Abstract
Uropathogenic Escherichia coli (UPEC) are the etiologic agent of more than 80% of
uncomplicated urinary tract infections (UTIs) in humans. Pyelonephritis-associated
pili (Pap) are fimbrial adhesins that facilitate binding of UPEC to Gala-(l,4)-Gal/i
moieties contained in membrane glycolipids on human uroepithelial cells and are
associated with acute kidney infection (pyelonephritis). Pap expression is phase
variable and the frequency with which phase transition occurs determines the
proportion of P-fimbriate bacteria in the population. In this study, pap phase
transition frequencies were measured in clinical isolates for the first time and were
shown to be markedly higher than the frequencies displayed by the same pap operons
measured in E. coli K-12. In this relevant regulatory context, phase variation
frequencies of homologous pap operons were found to be differentially affected by
culture conditions, indicating a hierarchy of expression depending on environmental
signals. Cross-talk between pap operons was also found to be dependent on culture
conditions. The molecular mechanism leading to different phase variation
frequencies between homologous pap operons was investigated by sequencing 82
pap regulatory regions and their regulators (papl and papB) from 54 UPEC isolates
of different clinical origin (asymptomatic vs. symptomatic UTI). One variable region
identified was a high affinity binding site for the pap autoregulatory protein PapB.

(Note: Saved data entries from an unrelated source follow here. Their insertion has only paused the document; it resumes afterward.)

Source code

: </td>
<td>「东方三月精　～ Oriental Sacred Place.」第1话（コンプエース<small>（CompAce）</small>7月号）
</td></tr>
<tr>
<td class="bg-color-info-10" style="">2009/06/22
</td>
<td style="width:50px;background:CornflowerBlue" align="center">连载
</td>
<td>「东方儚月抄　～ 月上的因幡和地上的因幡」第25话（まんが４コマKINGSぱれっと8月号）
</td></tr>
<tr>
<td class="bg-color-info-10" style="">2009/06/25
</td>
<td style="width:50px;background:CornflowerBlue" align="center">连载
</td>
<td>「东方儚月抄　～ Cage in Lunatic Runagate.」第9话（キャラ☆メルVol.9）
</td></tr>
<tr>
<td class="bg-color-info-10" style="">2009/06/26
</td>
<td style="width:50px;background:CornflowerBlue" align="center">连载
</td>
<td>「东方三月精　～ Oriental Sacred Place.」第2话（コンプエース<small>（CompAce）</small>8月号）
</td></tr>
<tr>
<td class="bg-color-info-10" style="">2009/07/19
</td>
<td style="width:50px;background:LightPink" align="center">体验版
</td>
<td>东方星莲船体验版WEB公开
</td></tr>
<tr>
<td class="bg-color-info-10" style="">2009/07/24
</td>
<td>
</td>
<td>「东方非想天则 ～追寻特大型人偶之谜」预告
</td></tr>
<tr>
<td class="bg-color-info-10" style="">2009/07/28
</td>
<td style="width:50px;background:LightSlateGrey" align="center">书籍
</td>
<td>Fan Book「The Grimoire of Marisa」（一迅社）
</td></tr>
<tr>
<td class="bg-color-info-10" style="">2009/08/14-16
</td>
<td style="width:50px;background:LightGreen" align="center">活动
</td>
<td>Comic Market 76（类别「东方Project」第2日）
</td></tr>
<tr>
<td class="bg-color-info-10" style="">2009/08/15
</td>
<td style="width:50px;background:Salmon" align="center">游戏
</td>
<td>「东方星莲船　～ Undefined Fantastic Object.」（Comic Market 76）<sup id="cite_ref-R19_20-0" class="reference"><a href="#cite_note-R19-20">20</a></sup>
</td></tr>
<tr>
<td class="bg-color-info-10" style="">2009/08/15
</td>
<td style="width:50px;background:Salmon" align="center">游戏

The site contained a variable number of 9 bp repeats with (T/A)3 sequences, which
affected PapB binding and the frequency of off-to-on phase transition, under
particular environmental conditions. Sequence diversification via point mutation was
also observed among papl genes, encoding for the pap transcriptional activator Papl,
and were shown to be under positive selection (dN/dS > 1) for functionally adaptive
amino acid replacements. Certain Papl variants correlated with symptomatic disease
and differed in their ability to activate pap operons. This study provided different
lines of evidence supporting the hypothesis that UPEC isolates have evolved
mechanisms to regulate the phase variation frequencies of homologous fimbrial
operons, potentially to achieve their differential activation and sequential expression.
The ability of UPEC to coordinate expression of multiple surface factors is critical
for the successful colonisation of the varied complex micro-environments
encountered in the human urinary tract.